— Помни, по последним метрам родной земли дано ходить не каждому. Тебе — дано. Иди!
И Олейников нерешительно сделал шаг, другой, третий. От розетки по-прежнему шел хриплый, густой сигнал вызова с заставы. Он притягивал к себе, властно звал, и невозможно было ему не подчиниться.
ВОСЕМЬ МИНУТ ТРЕВОГИ
Повесть
В сумерках на сопредельной территории, далеко за линией границы, протарахтел мотоцикл. В полном затишье низкий и редкий звук работающего мотора, переваливая через многочисленные ложки́ и распадки, постепенно искажался и на расстоянии уже напоминал безобидное пение цикады.
— Похоже, БМВ, — высказал предположение старший наряда, первым уловивший посторонний шум. — Километра два от нас, не меньше. — Слегка хрипловатый голос младшего сержанта не выражал ни озабоченности, ни тревоги.
Первогодок Паршиков, до этого обозревавший в бинокль свой сектор участка границы, тоже насторожил ухо, какое-то время напряженно вслушивался. Потом сказал не очень уверенно — чтобы ненароком не обидеть младшего сержанта:
— А мне кажется, «хорьх».
Гвоздев улыбнулся: понравилась самостоятельность суждения напарника. Знающе пояснил:
— «Хорьх» — машина спортивная, у нее «голос», как у циркулярки, резаный, высокий. А БМВ — что ломовая лошадь. Ему прыть ни к чему, ему нужна мощь, сила. У моего дяди когда-то был такой, с коляской. Трофейный. Он на нем сена чуть не по десять центнеров привозил.
Горожанин Паршиков не знал, много это или мало — десять центнеров сена и можно ли перевезти столько на мотоцикле с коляской, поэтому неопределенно гмыкнул:
— Угу-у…
Помолчали.
Далекий цикадный звук длился еще секунд десять, потом разом иссяк, пропал. Установилась тишина.
На закрытое редколесьем вечернее солнце уже можно было смотреть не щурясь, но широкий малиновый полог в том месте, куда закатывалось светило, все тускнел и тускнел, будто оставленный без заботы костерок, и вскоре вовсе угас. Почти мгновенно стало темно.
От близкой болотины предвестником ночи донесся запах сыри. Жирный туманный клок, вспениваясь высокой гривой, потек к распадку, распространяясь вширь. Дневная живность затаивалась, устроившись на ночлег, а вместо нее давали о себе знать ночные обитатели. Вот где-то внизу недовольно фыркнул барсук — должно быть, учуял своего извечного соперника, енота. Запоздало, уже в темноте, с хорханьем протянули вальдшнепы, штук пять, пронеслись почти над наблюдательной вышкой и канули в безмолвно принявшей их чаще.
— Пора, — сверяясь с часами, сказал Гвоздев, и по этому сигналу Паршиков живо снял с шеи ремешок, уложил порядком надоевший бинокль в футляр из толстой скрипучей кожи. Больше на вышке им делать было нечего. Оставалось доложить дежурному по заставе об окончании службы, и можно трогаться в обратный путь.
Пограничники спустились с вышки — Гвоздев первым, младший наряда, неловко цепляя оружием за металлические поручни, — следом.
Внизу заметнее, резче охватила прохлада. Но после многометровой высоты вышки, после болтанки на ветру ощущение земной тверди было приятным, шагалось легко.
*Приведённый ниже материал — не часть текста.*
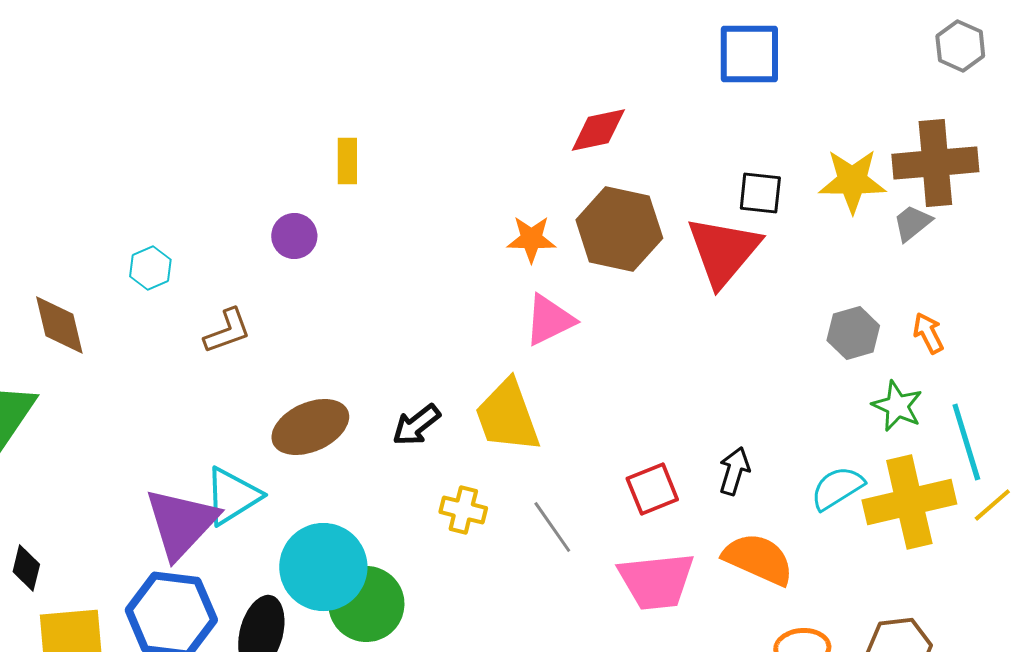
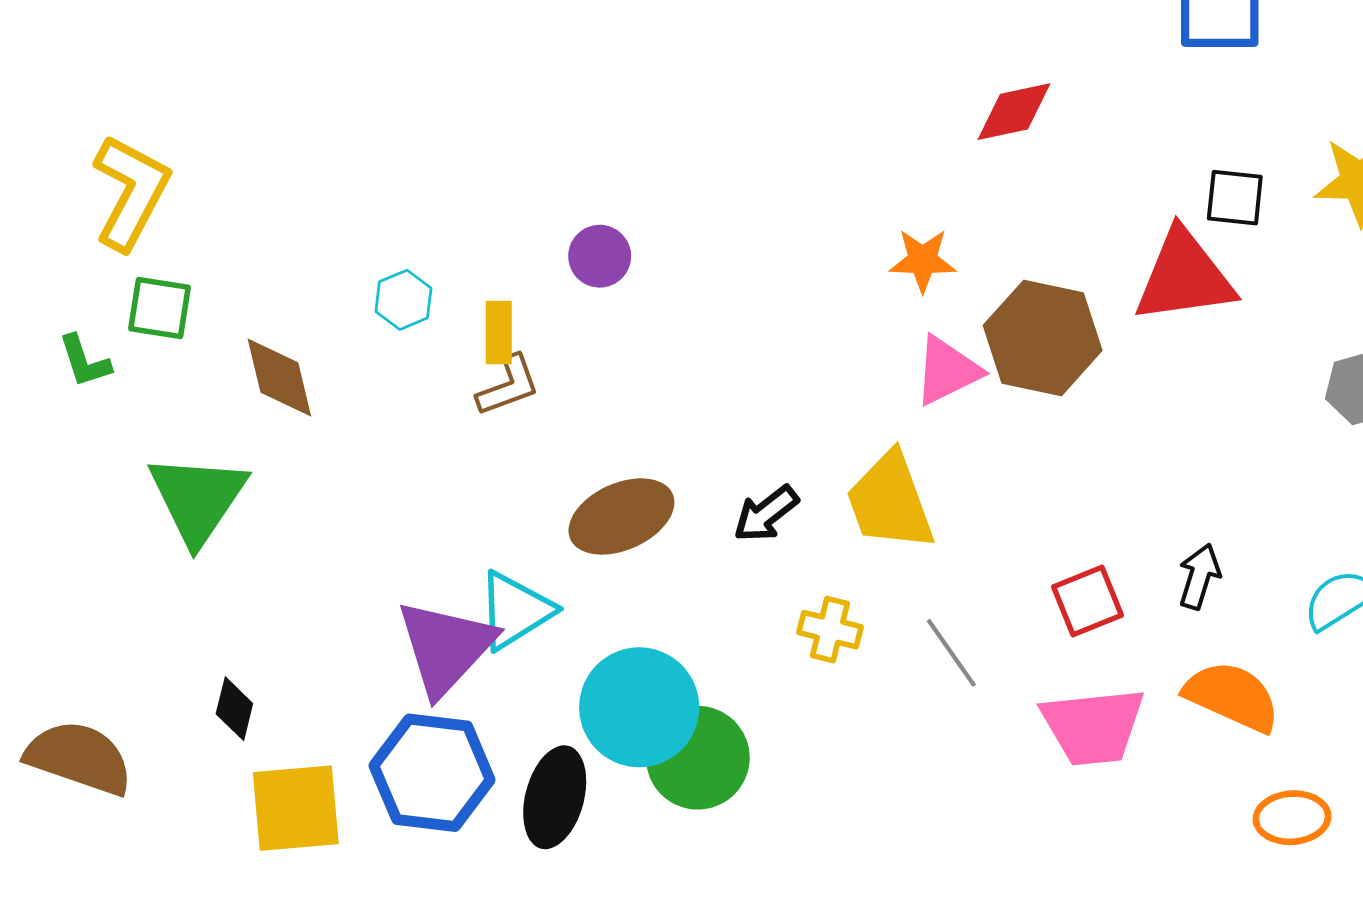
yellow rectangle: (347, 161) -> (499, 332), moved
brown hexagon: (619, 229) -> (1043, 338), moved
red triangle: (723, 251) -> (1184, 277), turned 42

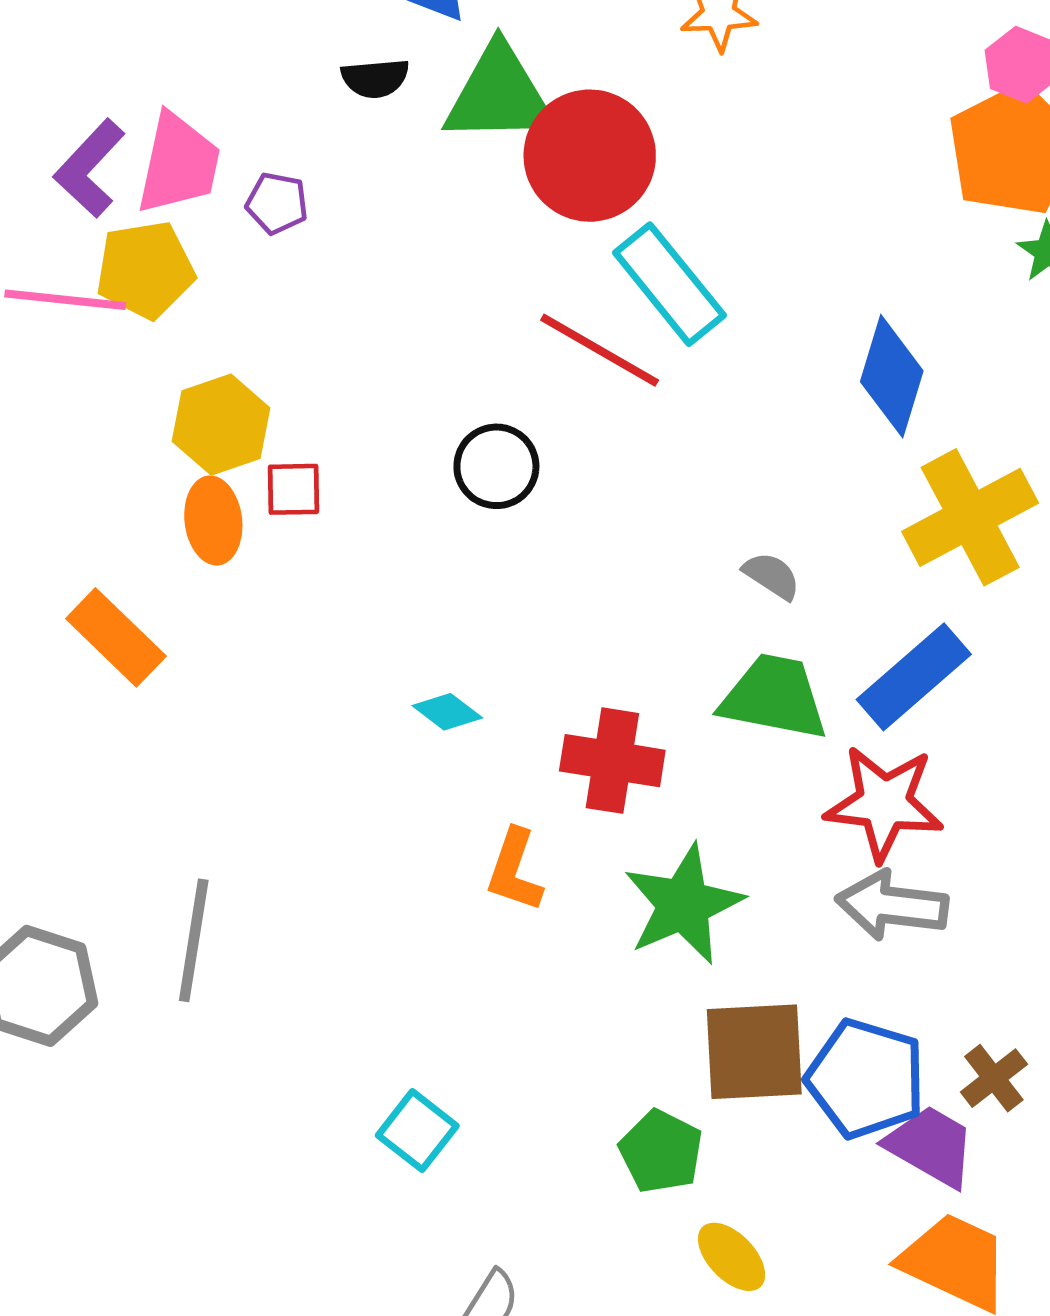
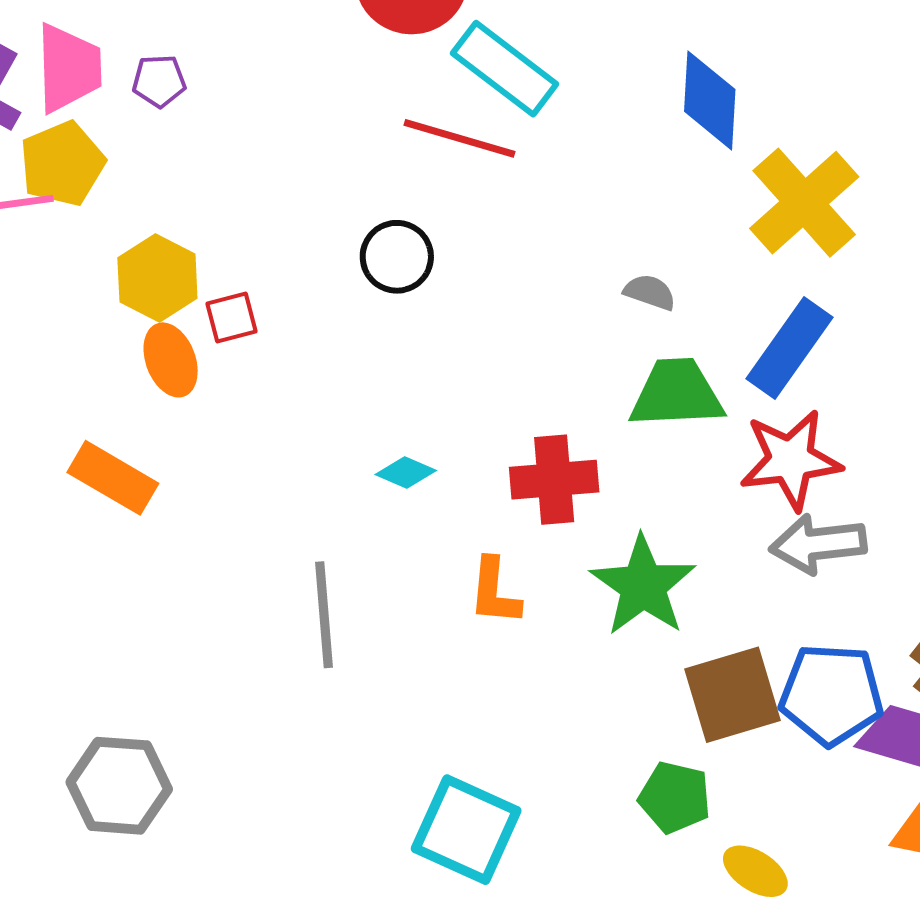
gray line: (194, 940) -> (324, 615), moved
cyan square: (417, 1131) -> (466, 830), size x1.6

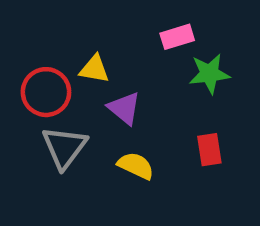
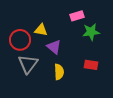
red rectangle: (209, 150) -> (91, 65), turned -72
yellow semicircle: (136, 166) -> (59, 72), turned 63

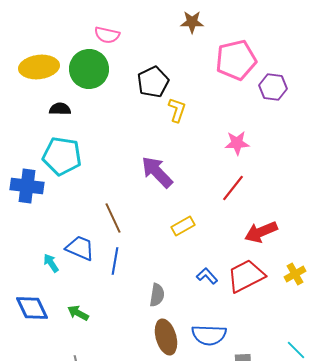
Задубевшие от долгого, почти неподвижного стояния мышцы ног вновь обретали упругость, наливаясь силой. Да и дорога к дому, тускло отсвечивая в ночи асфальтом, будто подтекала, стремилась навстречу сама, потому что, как ни говори, застава была им домом, возвращаться в который всегда милей, желанней, чем из него уходить.
Начальник заставы майор Боев принял доклад старшего наряда в канцелярии. Гвоздев скороговоркой, придерживая рукой ремень автомата, заученно отрапортовал:
— Товарищ майор, пограничный наряд в составе младшего сержанта Гвоздева и рядового Паршикова прибыл с охраны границы. За время несения службы признаков нарушения государственной границы не обнаружено.
Паршикову уже виделся, будто наяву, сытный ужин и долгий-долгий, до самого рассвета, сон. Однако Боев не торопился отпускать наряд. Каким-то чутьем угадывая недосказанность, проникая в недосягаемую, в общем-то, глубину памяти старшего наряда, начальник заставы хмуро спросил:
— Все?
Гвоздев помялся: краткий эпизод с неведомым мотоциклом на сопредельной стороне, который к тому же увидеть не удалось, казался ему несущественным, недостойным ни внимания, ни даже краткого доклада.